In Wednesday’s Juice, we looked at the stocks inside the most-searched real estate ETFs. In addition to some pop-rock musical fun with one of the ticker symbols — REM — we discovered there wasn’t much difference between the top four names investors search for most in our Trackstar database. A key lesson for ETF investors.
As we continue our October Housing is Haunted series, we’ll further explore ETFs. So, keep today’s Trackstar list of the most-searched global real estate ETFs in your inbox, because in the October 16th installment of The Juice, we’ll refer back to it and pick apart the holdings of these apparently more worldly ETFs.
But first … as we like to think we do so seamlessly well around here … let’s switch gears.
Housing. Climate change. Not sure about you? But we know more than a few people freaking out over the relationship between the two.
Do you think they’re crazy? If so, no doubt, it looks like you have good company, as evidenced by recent data from Redfin. Large numbers of people don’t seem to care. Or, at least, they’re not letting the warming planet and subsequent extreme weather chaos impact their decisions on where to hang their hats.
So, first thing’s first.
Us humans have a tendency to think about what’s happening in our lives right now. In certain contexts, we don’t think much about a future we can’t quite vision in any concrete form. In relation to why some people suck at saving for retirement, we wrote about research on the subject in a July Juice:
Hershfield concluded that some people see a version of themselves in the future that they don’t “really don’t feel all that emotionally connected to or invested in,” leading them to “live much more for today than tomorrow.”
Related to housing — we suspect lots of people are having this conversation with themselves:
Today it’s getting unaffordable where I live and/or it’s more affordable in other parts of the nation. I know this and it might be directly affecting me today. So that’s priority number one. Yeah, it has been hotter, there have been more storms and I’m seeing all of these warnings about the future catastrophic impacts of climate change. But that’s a future I can’t quite place myself in. It’s a distant second — or fifth or tenth — to saving money on housing today.
Makes some sense, right?
Or you just flat out don’t believe in climate change and it’s not even a factor — let alone a thought — if and when you consider relocating. Also makes sense to help explain things.
Many of the most popular places people are looking to move to are at the most risk as we continue to increasingly feel the effects of climate change.
Interesting.
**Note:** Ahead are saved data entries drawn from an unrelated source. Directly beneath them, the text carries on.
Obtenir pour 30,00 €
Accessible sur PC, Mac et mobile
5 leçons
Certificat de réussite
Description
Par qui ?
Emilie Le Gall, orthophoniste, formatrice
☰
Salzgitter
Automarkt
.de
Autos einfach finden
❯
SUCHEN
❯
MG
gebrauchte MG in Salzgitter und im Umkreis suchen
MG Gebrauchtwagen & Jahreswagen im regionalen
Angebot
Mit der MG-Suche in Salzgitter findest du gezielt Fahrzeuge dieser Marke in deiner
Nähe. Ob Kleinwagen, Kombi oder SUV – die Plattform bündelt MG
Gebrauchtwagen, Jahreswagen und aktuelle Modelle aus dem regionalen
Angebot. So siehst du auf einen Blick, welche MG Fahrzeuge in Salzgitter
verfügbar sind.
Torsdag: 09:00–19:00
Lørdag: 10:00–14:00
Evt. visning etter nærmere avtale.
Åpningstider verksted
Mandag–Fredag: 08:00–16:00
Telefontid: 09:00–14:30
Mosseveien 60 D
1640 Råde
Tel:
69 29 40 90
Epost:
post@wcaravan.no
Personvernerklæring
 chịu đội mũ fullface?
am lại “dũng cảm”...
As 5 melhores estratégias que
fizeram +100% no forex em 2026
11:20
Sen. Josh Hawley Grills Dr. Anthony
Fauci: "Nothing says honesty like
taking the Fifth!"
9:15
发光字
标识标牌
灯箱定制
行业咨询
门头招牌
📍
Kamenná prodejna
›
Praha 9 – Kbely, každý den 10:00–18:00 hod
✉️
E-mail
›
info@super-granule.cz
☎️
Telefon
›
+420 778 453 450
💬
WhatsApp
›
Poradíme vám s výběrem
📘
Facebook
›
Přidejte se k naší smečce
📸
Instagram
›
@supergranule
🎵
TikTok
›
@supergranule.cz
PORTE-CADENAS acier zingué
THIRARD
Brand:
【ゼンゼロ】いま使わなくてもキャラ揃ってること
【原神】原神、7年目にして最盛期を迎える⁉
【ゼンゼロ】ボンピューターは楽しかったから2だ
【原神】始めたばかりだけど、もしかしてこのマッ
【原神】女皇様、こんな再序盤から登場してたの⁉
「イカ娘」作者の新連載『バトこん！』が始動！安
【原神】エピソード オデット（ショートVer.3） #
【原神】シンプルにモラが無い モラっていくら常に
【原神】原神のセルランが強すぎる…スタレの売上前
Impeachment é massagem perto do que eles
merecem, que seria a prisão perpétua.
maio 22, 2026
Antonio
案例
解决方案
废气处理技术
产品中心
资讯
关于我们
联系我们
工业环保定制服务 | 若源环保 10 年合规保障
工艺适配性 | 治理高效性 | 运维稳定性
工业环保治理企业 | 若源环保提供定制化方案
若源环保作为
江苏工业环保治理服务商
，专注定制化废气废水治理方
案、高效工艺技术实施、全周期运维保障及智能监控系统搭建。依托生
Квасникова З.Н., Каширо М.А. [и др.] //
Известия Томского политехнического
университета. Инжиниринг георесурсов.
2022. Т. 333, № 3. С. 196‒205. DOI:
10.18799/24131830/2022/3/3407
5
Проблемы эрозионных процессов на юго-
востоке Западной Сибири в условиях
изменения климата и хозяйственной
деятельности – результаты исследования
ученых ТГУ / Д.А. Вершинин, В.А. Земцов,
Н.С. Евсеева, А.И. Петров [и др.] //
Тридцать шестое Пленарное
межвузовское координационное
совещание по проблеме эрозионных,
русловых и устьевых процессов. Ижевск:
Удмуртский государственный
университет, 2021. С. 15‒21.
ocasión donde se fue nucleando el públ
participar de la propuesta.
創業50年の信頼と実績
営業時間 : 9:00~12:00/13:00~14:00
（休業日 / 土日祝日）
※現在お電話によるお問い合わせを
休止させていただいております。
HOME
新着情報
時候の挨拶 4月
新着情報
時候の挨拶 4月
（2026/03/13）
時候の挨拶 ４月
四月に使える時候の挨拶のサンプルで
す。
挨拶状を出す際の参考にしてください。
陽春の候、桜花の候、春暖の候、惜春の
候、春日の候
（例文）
If only we had a crystal ball on all of this stuff.
Overall, Redfin found that just 8% of U.S. residents looking to move over the next year are moving because they fear climate change where they currently live. Twenty-two percent are planning an escape due to cost of living.
To that end, these are top ten metro areas, people are leaving:
The top desired destinations include Las Vegas for people currently in LA and Milwaukee for folks in Chicago. Clearly, all about the cost of living there. Meanwhile, folks in gloomy Seattle search Phoenix most when looking out of state. It appears that the desire for extremely hot and dry weather over clouds and rain trumps climate change concerns for these homebuyers.
For the record, as of the middle of last month, temperatures in Phoenix hit at least 110 degrees for 54 days in 2023. That’s hot. And that’s an all-time record.
The Bottom Line: We find this fascinating. If you do a search for “the best places to live climate change,” you get a wild assortment of answers. Some sources say San Francisco; others say no way to California as a whole. Seattle and Portland make climate-resistant lists as well, but haven’t they seen their share of wildfires in recent years?
It’s difficult to make sense of.
So, here’s The Juice’s consensus: Climate change is real, but it’s something we’re going to have to deal with and, hopefully, manage as best as we can at the individual and governmental levels. While climate change might be a consideration if you’re looking to move, it can’t be the consideration. Because while the science might be overwhelming and straightforward, the data on where you’ll be safest definitely isn’t.